This school year every student in more than 1,000 Louisiana schools – including almost all of the highest-poverty schools in the state – will walk into the lunchroom knowing that there is a hot, nutritious meal waiting for them regardless of their family’s financial circumstances. That’s because a record number of Louisiana schools are participating in a federal program that allows some schools or districts with high levels of students qualifying for free or reduced-price lunch to feed all of their students without charging them for meals.
New data from the Louisiana Department of Education shows that more than 90 percent of eligible schools – enrolling 479,000 students – are taking advantage of the Community Eligibility Provision (CEP) of federal law.1 Nationally, only 55 percent of eligible schools were participating in the program as of the 2016-17 school year.2
This enrollment landmark comes after outreach efforts led by the Governor’s Children’s Cabinet, the National Governors Association and Share Our Strength, along with school district superintendents, principals and nutritionists.
The number of participating schools has tripled since 2014-15, when the program first became available in Louisiana. Since the 2017-18 school year alone, increased school participation has led to 15,500 additional children being served free and healthy meals each day.
This is a big deal in a state where two-thirds of all public school students qualify as economically disadvantaged. Due to Louisiana’s extraordinarily high child poverty rate (28 percent of the state’s children lived below the federal poverty line in 2017—roughly 310,000 kids)3 many schools in the state qualify for CEP funding.
Schools are eligible for CEP when 40 percent of their students are directly identified as eligible for free lunch through their participation in another public assistance program or because they are homeless or in foster care.4 The state Department of Education estimates that 1,093 schools—roughly 60 percent of all Louisiana K-12 schools, public and private—met the Community Eligibility threshold in the 2018-19 school year.
Federal law allows districts to group schools together to maximize CEP participation. Using this option, districts can link schools near the eligibility threshold with schools well over the threshold, ensuring that the greatest number of students can receive free meals through the CEP program.

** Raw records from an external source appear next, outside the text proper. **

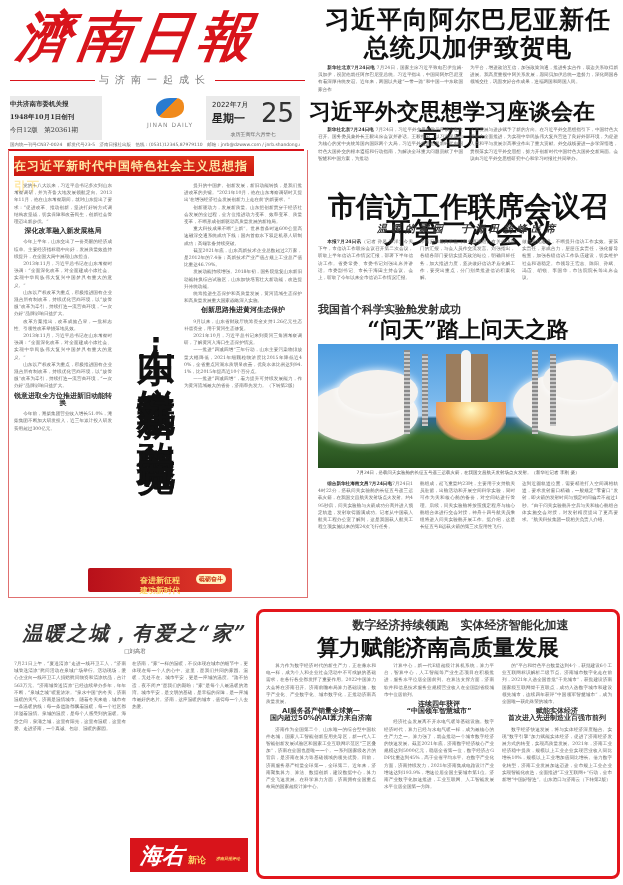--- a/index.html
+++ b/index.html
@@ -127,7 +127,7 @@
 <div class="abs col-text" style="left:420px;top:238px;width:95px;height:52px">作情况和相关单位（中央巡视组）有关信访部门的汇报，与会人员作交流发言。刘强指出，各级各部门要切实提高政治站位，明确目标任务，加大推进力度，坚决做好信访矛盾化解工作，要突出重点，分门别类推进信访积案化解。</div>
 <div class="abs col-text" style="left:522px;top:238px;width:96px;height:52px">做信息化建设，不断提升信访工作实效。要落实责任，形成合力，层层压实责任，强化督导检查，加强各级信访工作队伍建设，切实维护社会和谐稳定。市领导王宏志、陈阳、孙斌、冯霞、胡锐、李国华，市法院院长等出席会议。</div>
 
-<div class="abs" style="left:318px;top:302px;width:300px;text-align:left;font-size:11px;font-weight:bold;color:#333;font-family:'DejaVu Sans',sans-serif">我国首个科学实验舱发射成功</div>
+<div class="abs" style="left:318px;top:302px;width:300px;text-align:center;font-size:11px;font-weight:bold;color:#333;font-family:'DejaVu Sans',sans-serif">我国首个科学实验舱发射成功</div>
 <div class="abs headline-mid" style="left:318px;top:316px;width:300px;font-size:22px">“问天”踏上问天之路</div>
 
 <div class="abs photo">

The majority of Louisiana students that would qualify for free or reduced lunch based on their family’s income or participation in other public assistance programs already attend CEP schools. By “grouping” schools to maximize enrollment, districts are able to extend community eligibility to cover even more students while easing the paperwork burden on schools and families.
Community eligibility not only offers broader access to school meals, it also lessens the social stigma of poverty. Giving every student equal access to the same school meals means those meals are not perceived as being “only for the poor kids.” Too often, school lunch participation separates students whose families have limited means from students from wealthier families. When schools with a minority of students eligible for free and reduced lunch adopt the community eligibility provision, the lunchrooms in those schools become less divided by wealth and all of the schools’ families benefit from easier access to healthy meals.
Community eligibility also helps insulate students from sudden changes in their family’s economic fortunes. Many parents are unaware that they can register their children for free and reduced lunch at any point in the school year. When a family faces job loss or other financial calamity, children in non-CEP schools often accrue debt for unpaid school meals even though their family’s income would qualify them for free or reduced-price lunch. Community eligibility, however, eliminates the need for families to report their financial status at the beginning of the school year or disclose mid-year changes in their income. As a result, parents whose kids attend CEP schools can be sure that even when their family’s income takes a hit during the school year, their children will continue to eat healthy, balanced meals in school.
The reduced reporting burden under CEP also frees school nutritionists from substantial paperwork requirements. Since all students’ meals are covered under community eligibility, school food-service workers are not required to categorize every meal served as either free, reduced price, or full price, nor do they have to maintain records of individual family eligibility. Instead, they can focus on their core job: preparing meals that ensure that all members of the school community have the nutrition they need to fuel their educations and lead active, healthy lives.
While Louisiana has been successful overall in encouraging CEP participation, there are still a few holdouts. None of the three eligible schools in Jackson Parish or the 14 eligible schools in St. Tammany Parish – including seven St. Tammany schools with greater than 50 percent of students eligible for free or reduced lunch – have enrolled in the program. In Jefferson Parish, all elementary schools are participating but nearly all middle schools and high schools are excluded.
Overall, Louisiana can boast a substantially more generous and equitable lunch program in schools with the greatest need than it offered five years ago, to the benefit of all its students.